I guess I shouldn’t be complaining too much about being given a reason to stay in this world for longer periods of time because it really is a special place to be. The developers made great use of Unreal Engine 4, creating a gorgeous world to explore whether you’re on land or under the sea. If there is one space where Tchia outdoes its main source of inspiration, The Legend of Zelda: Breath of the Wild, it’s with its reef-filled ocean that’s beckoned me to dive deep. These underwater habitats are a joy to explore while Soul Jumping as a fish, so much so that I spent far more time underwater than the game asked of me.
It’s the details in these reefs that make them so appealing; so worth your time. In fact, there are so many small details and little touches throughout the world that it’s hard for me to say which touch of “above and beyond” is my favorite. If I were to force myself to choose one for this review, it would be when you cycle through the chords on Tchia’s ukulele, you see her hands doing the proper fingering for the chord. Of course, that can be easy to miss when you’re in the middle of some of these little-too-long jam sessions, but the game does allow players to sit back and let Tchia do the work in these sections for them. That was the preferable way to go through them as it allowed me to read the lyrics along with the music. And if you’re wondering, the music is phenomenal throughout. Enough so that I’m waiting for Mondo or Fangamer to announce a vinyl of the OST. I will buy that day one if it ever becomes a reality.
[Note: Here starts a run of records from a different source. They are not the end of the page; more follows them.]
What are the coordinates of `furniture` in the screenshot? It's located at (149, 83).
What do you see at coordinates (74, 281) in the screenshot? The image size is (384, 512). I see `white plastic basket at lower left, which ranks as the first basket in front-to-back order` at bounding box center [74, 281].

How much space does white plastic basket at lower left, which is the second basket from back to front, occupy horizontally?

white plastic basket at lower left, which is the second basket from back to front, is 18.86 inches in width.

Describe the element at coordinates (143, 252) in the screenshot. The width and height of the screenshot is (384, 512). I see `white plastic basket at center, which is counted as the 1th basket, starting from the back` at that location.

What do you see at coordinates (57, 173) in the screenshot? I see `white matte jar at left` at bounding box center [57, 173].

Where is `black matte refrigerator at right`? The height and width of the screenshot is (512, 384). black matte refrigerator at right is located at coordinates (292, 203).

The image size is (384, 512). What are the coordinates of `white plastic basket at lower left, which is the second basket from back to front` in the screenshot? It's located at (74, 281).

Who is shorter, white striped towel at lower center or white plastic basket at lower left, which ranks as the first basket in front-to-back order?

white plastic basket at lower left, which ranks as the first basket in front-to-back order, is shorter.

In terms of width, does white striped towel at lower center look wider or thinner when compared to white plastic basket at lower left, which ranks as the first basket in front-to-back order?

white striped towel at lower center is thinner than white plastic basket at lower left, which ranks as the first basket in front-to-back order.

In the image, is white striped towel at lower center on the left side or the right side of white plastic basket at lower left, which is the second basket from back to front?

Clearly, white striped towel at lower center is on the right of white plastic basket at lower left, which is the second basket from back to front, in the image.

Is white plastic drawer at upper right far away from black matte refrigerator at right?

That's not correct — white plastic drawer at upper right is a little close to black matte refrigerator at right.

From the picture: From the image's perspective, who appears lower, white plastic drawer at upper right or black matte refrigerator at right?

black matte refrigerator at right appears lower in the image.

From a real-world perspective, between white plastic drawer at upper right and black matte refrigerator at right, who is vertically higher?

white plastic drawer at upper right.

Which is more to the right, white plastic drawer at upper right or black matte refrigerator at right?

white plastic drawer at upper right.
Tchia might very well be the most ambitious indie game we see in 2023. This open-air and open-sea adventure takes some of the best gameplay elements from The Legend of Zelda: Breath of the Wild and Super Mario Odyssey and combines them into an adventure that’s filled with heart, humor, and compassion across a breathtaking archipelago. If you enjoy games with exceptionally designed worlds that are meant to be explored with a fine-tooth comb, I can’t see any reason why you wouldn’t love what’s on offer in Tchia.
[This review is based on a retail build of the game provided by the publisher.]